Юрий Гоголицын: Мой покойный дядюшка был приятелем Владимира Ильича Ленина в эмиграции — во Франции, на Капри… И за моей спиной была ширма. В силу стечения обстоятельств мне дали возможность переписываться.
Заведующий кафедрой меня отговаривал заниматься этой темой, но я не мог — я из старой петербургской семьи, в которой Серебряный век очень ценился, мои родственники лично знали многих представителей этого периода, собирали коллекции художников, и я чувствовал ответственность продолжить эту традицию.
Татьяна Ильина: Как шла Ваша работа? С кем Вам удалось познакомиться?
Юрий Гоголицын: Раздобыть информацию было почти невозможно. Все материалы находились на спецхране, но мне дали доступ. Я начал переписываться с семейством Бенуа, Зинаидой Серебряковой, ее детьми, которые остались в Советском Союзе.
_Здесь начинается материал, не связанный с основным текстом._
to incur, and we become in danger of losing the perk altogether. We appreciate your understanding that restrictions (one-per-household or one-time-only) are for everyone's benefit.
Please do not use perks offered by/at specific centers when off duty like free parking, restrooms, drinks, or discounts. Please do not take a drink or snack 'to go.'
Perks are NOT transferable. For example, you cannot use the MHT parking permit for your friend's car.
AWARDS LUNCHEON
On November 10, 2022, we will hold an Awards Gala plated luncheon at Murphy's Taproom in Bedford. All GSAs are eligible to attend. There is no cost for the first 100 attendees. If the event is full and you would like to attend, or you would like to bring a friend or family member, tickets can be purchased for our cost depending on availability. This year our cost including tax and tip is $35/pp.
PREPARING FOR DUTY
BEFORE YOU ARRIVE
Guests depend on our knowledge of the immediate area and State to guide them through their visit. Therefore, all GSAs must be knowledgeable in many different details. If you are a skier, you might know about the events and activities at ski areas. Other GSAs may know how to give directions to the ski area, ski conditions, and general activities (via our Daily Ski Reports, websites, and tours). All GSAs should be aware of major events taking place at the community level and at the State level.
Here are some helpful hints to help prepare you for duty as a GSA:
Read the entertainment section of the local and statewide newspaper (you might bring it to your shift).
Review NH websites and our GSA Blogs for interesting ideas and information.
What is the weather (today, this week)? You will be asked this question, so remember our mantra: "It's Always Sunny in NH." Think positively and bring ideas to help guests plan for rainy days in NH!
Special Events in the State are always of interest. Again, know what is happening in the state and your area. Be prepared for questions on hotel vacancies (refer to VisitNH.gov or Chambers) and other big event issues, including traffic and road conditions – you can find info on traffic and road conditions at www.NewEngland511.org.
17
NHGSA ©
Все они давали наводки на тех, кто интересуется этой темой заграницей: я общался с молодым английским исследователем, который оканчивал университет в Англии и изучал русский Серебряный век, затем на меня вышел крупный парижский коллекционер русского искусства, а однажды сама Зинаида Евгеньевна порекомендовала меня своему знакомому русскому искусствоведу, в 1926 году переехавшему в Англию. Им оказался автор первой на то время книги про петербургских художников «Мира искусства» Ефим Израильевич Шапиро. Позже мы с ним много раз встречались, разговаривали, и он всегда сочувственно говорил мне, что моя диссертация никогда не будет допущена к защите, но это прекрасно, что я общаюсь с художниками, потому что их тяготит разлука с родиной.
Он связал меня с целым рядом наследников эмигрантов, например, с племянницей Александра Евгеньевича Яковлева — самого богатого и успешного русского художника в Европе. Она владела журналом Vogue и была замужем за французским виконтом. У нее был потрясающий архив, из которого она присылала мне много фотографий.
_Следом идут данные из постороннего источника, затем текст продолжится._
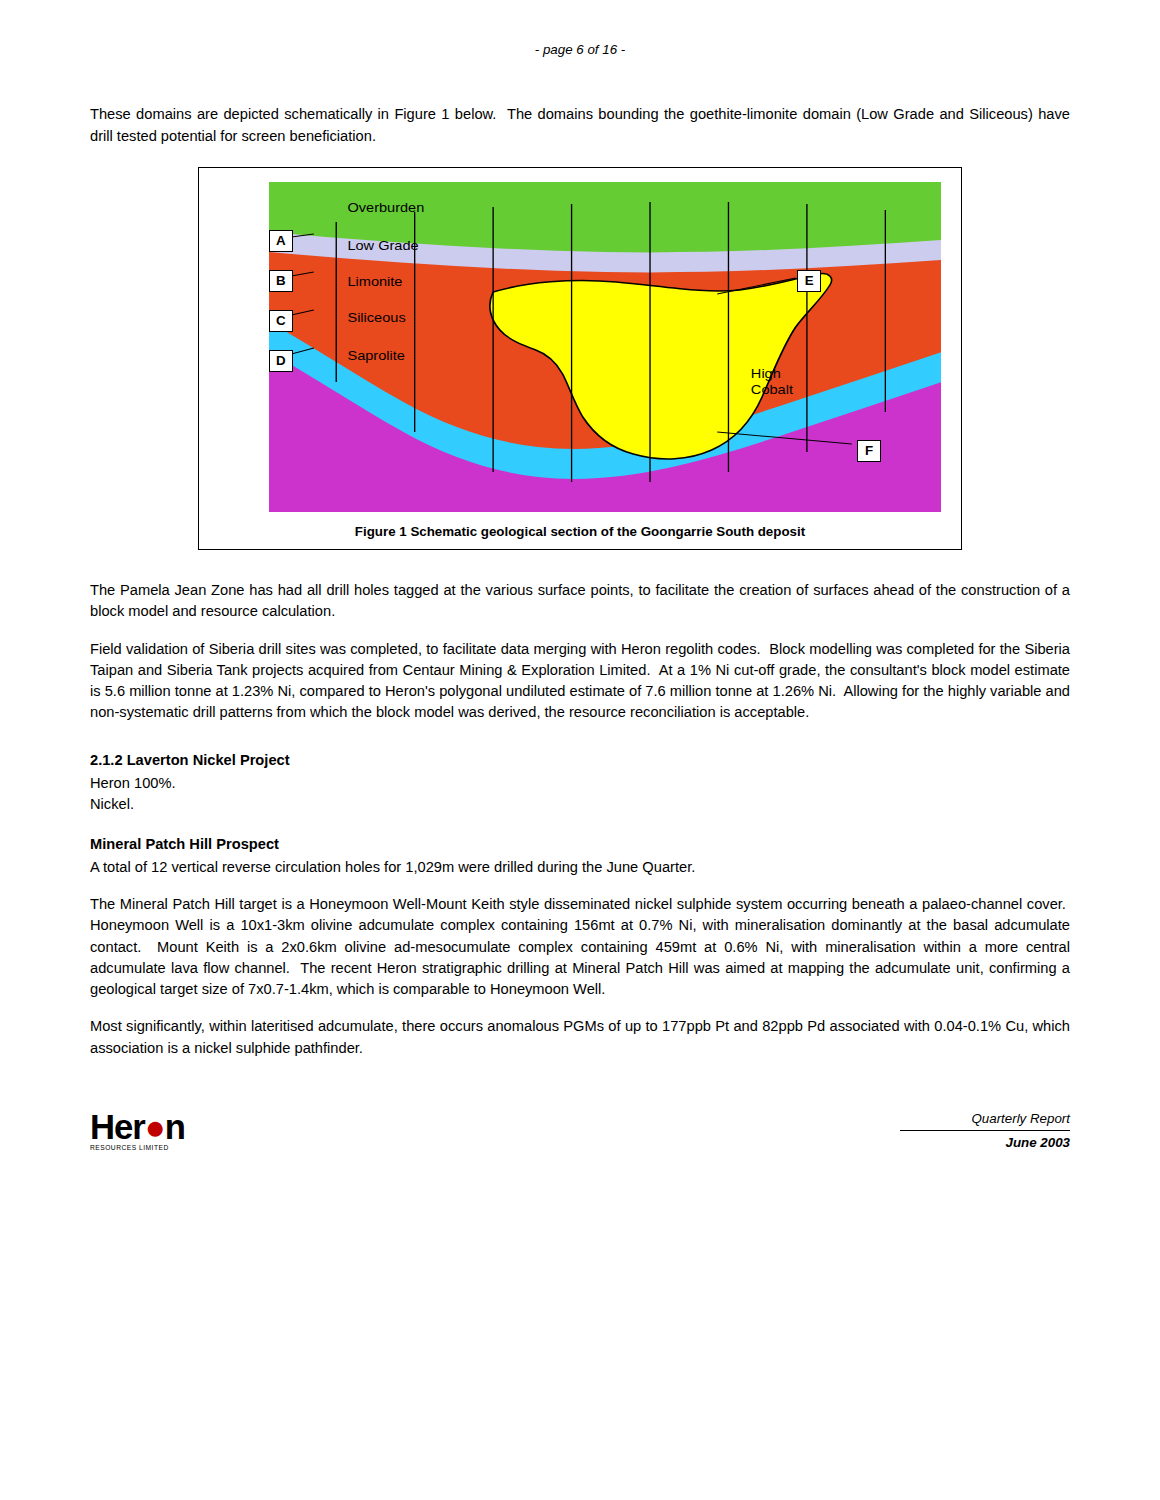- page 6 of 16 -
These domains are depicted schematically in Figure 1 below. The domains bounding the goethite-limonite domain (Low Grade and Siliceous) have drill tested potential for screen beneficiation.
Overburden Low Grade Limonite Siliceous Saprolite High Cobalt
A
B
C
D
E
F
Figure 1 Schematic geological section of the Goongarrie South deposit
The Pamela Jean Zone has had all drill holes tagged at the various surface points, to facilitate the creation of surfaces ahead of the construction of a block model and resource calculation.
Field validation of Siberia drill sites was completed, to facilitate data merging with Heron regolith codes. Block modelling was completed for the Siberia Taipan and Siberia Tank projects acquired from Centaur Mining & Exploration Limited. At a 1% Ni cut-off grade, the consultant's block model estimate is 5.6 million tonne at 1.23% Ni, compared to Heron's polygonal undiluted estimate of 7.6 million tonne at 1.26% Ni. Allowing for the highly variable and non-systematic drill patterns from which the block model was derived, the resource reconciliation is acceptable.
2.1.2 Laverton Nickel Project
Heron 100%.
Nickel.
Mineral Patch Hill Prospect
A total of 12 vertical reverse circulation holes for 1,029m were drilled during the June Quarter.
The Mineral Patch Hill target is a Honeymoon Well-Mount Keith style disseminated nickel sulphide system occurring beneath a palaeo-channel cover. Honeymoon Well is a 10x1-3km olivine adcumulate complex containing 156mt at 0.7% Ni, with mineralisation dominantly at the basal adcumulate contact. Mount Keith is a 2x0.6km olivine ad-mesocumulate complex containing 459mt at 0.6% Ni, with mineralisation within a more central adcumulate lava flow channel. The recent Heron stratigraphic drilling at Mineral Patch Hill was aimed at mapping the adcumulate unit, confirming a geological target size of 7x0.7-1.4km, which is comparable to Honeymoon Well.
Most significantly, within lateritised adcumulate, there occurs anomalous PGMs of up to 177ppb Pt and 82ppb Pd associated with 0.04-0.1% Cu, which association is a nickel sulphide pathfinder.
Her●n
RESOURCES LIMITED
Quarterly Report
June 2003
Однажды, когда Зинаиде Евгеньевне надоели мои расспросы, а надо сказать, что я старался избегать глупых вопросов, поскольку за каждый мне необходимо было отчитываться, она резко ответила, чтобы я связался с Василием и Верой Шухаевыми, которые, по ее словам, уже отсидели свой срок на Магадане и могут мне все рассказать.
Татьяна Ильина: Известно, что Зинаида Евгеньевна при очень тяжелых обстоятельствах уехала из страны — погиб муж, она осталась с четырьмя детьми и больной матерью без средств к существованию и заказов. Но при этом официально никогда не упрекала Советскую власть. Как она восприняла революцию? И приняла ли?
Юрий Гоголицын: Не приняла и до конца своей жизни не могла называть Ленинград Ленинградом. Отговаривала сына Александра сюда ехать.
Но вынуждена была много работать, писала портреты на заказ. Вот перед Вами висят четыре портрета (прим. ред.: на выставке в KGallery). Три из них — заказные, а один — ее автопортрет для себя. И если в них вглядеться, то станет ясно, как и зачем она работала в те годы.
Татьяна Ильина: Изменилось ли состояние ее дел во Франции? Что она писала о своей жизни за «занавесом»?
Юрий Гоголицын: Она присылала мне много фотографий, рассказывающих о ее работе за границей, и я понял, что она не очень сильно удалилась от того, что делала в России.
В 1932 году она выставлялась в Брюссельском Дворце искусств с русскими художниками эмигрантами, среди которых был Мстислав Добужинский, Сергей Судейкин и другие. На выставке к ней подошел бельгиец, богатый нефтепромышленник, и заказал для себя семейный портрет, а затем следовал долгий удачный период в ее творчестве — он сделал большой заказ для своего дома и оплатил ей долгое путешествие в Марокко. За эту поездку она выполнила для него около 250 работ. Ей приходилось уговаривать женщин и мужчин позировать, а они — мусульмане, им категорически этого не позволяла вера. Поэтому Серебряковой нужно было делать зарисовки быстро. Она их умело уговаривала, платила и не халтурила. Такой работоспособной женщины я не только в России, даже в Европе не встречал!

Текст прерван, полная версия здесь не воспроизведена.